Adalet talebini kanunlarla, verili hukuk ile sınırlamadan, hukuku, kendi adalet mücadelesinin yalnızca bir aracı haline getiren, taleplerini meydanlarda, kamusal alanlarda en iyi şekilde kullanarak dile getiren öncü ve dönüştürücü bir örnek olan Cumartesi Anneleri/İnsanları ise 29 yıldır zamana direniyor.
Bu 29 yıllık öncü mücadeleye önce Hasan Ocak’ın akıbeti sorularak başandı. 12-15 Mart 1995 tarihinde İstanbul Gazi Mahallesi’nde yaşanan olaylar nedeniyle 21 Mart’ta Hasan Ocak gözaltına alındı. Hasan Ocak’ın annesi Emine Ocak ve ailesi İnsan Hakları Derneği’nin (İHD) desteği ile evlatlarına ulaşmaya çalıştı, 55 gün boyunca sürecek bir kampanya başlatıldı ve ısrarla Hasan Ocak’ın nerede olduğu soruldu. 55 günün sonunda ise Hasan Ocak’ın ağır işkencelerden geçirilmiş bedeni kimsesizler mezarlığında bulundu.
Ne yazık ki gözaltına alındıktan sonra akıbetine ulaşılamayan tek kişi Hasan Ocak değildi. 1993-95 yılları arası Türkiye’de zorla kaybetme suçunun en yoğun işlendiği dönemdi. Gözaltına alınan yakınlarından bir daha haber alamayan onlarca insan Hasan Ocak’ın bulunmasının ardından bu arayışın devamını getirdi ve bu arayış bir adalet mücadelesine dönüştü. İlk olarak 27 Mayıs 1995’te 15-20 kişilik bir grup, Galatasaray Meydanı’nda bir araya geldi ve oturma eylemi yaptı. Talepleri ise “Gözaltındaki kayıplar son bulsun, kayıpların akıbeti açıklansın, sorumlular bulunsun ve yargılansın” idi. Her hafta daha kalabalık hale gelen bu oturma eylemlerinde gözaltında kaybedilen bir kişinin hikayesi okundu ve bu kişinin şahsında tüm kaybedilenlerin akıbeti soruldu.

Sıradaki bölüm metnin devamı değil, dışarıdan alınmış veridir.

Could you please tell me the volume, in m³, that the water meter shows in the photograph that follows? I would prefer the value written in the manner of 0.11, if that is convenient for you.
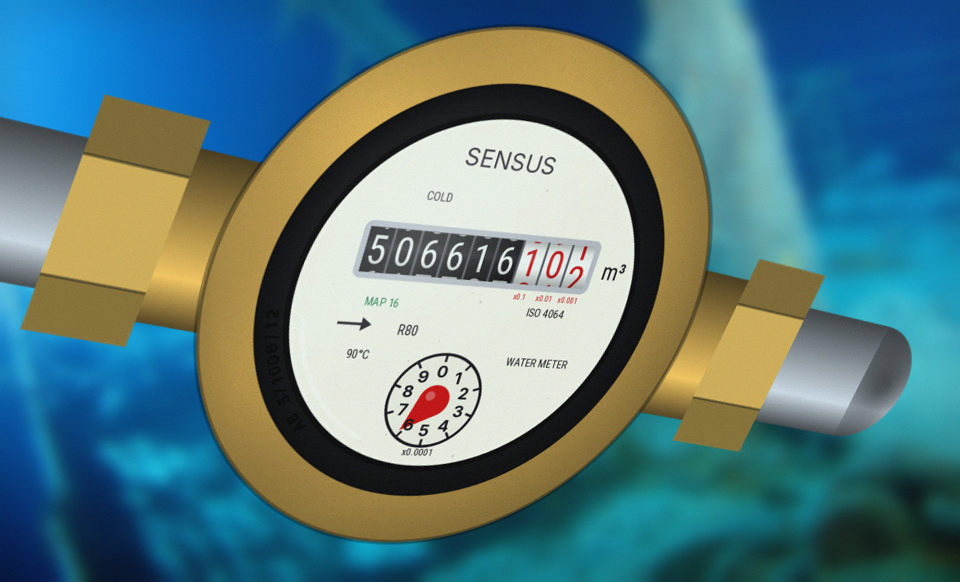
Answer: 506616.1016
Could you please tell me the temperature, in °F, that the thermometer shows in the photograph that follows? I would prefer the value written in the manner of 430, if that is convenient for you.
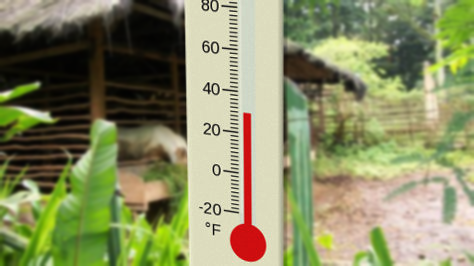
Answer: 30
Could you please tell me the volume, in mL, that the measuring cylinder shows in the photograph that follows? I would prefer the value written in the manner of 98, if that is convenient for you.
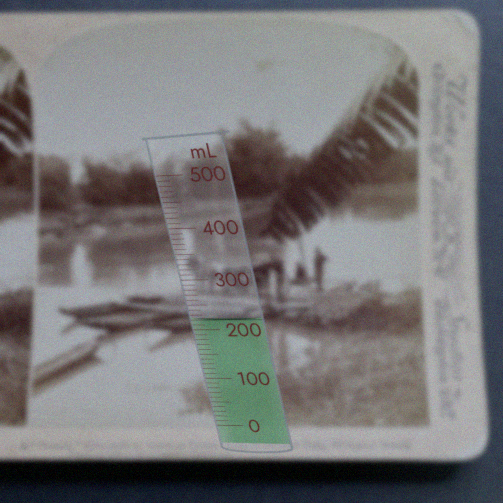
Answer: 220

Cumartesi Anneleri/İnsanları 27 Mayıs 1995’ten bu yana her cumartesi günü Galatasaray Meydanı’nda oturma eylemi ve basın açıklaması düzenleyerek gözaltında kaybedilen yakınlarının akıbetinin açıklanması ve faillerinin yargılanması talebiyle bir araya gelmeye devam ediyor. Hakikat arayışları çok uzun bir bekleyiş ve sabırla örülen bir mücadele ve hatta Türkiye’de görülen en uzun ve en istikrarlı eylem. Zamanaşımı, cezasızlık, kötü muamele süreçlerine rağmen durmama halini gösteren bu öncü mücadele 29 yıldır inatla ve ısrarla sürüyor. Zamana ve zamanaşımına karşı direniyor. Zamanaşımını failler için bir gizli af olarak niteleyerek, kaç yıl geçerse geçsin kayıplarını unutturmamak, anılarını yaşatmak, faillere hesap sormak için meydanı terk etmiyor.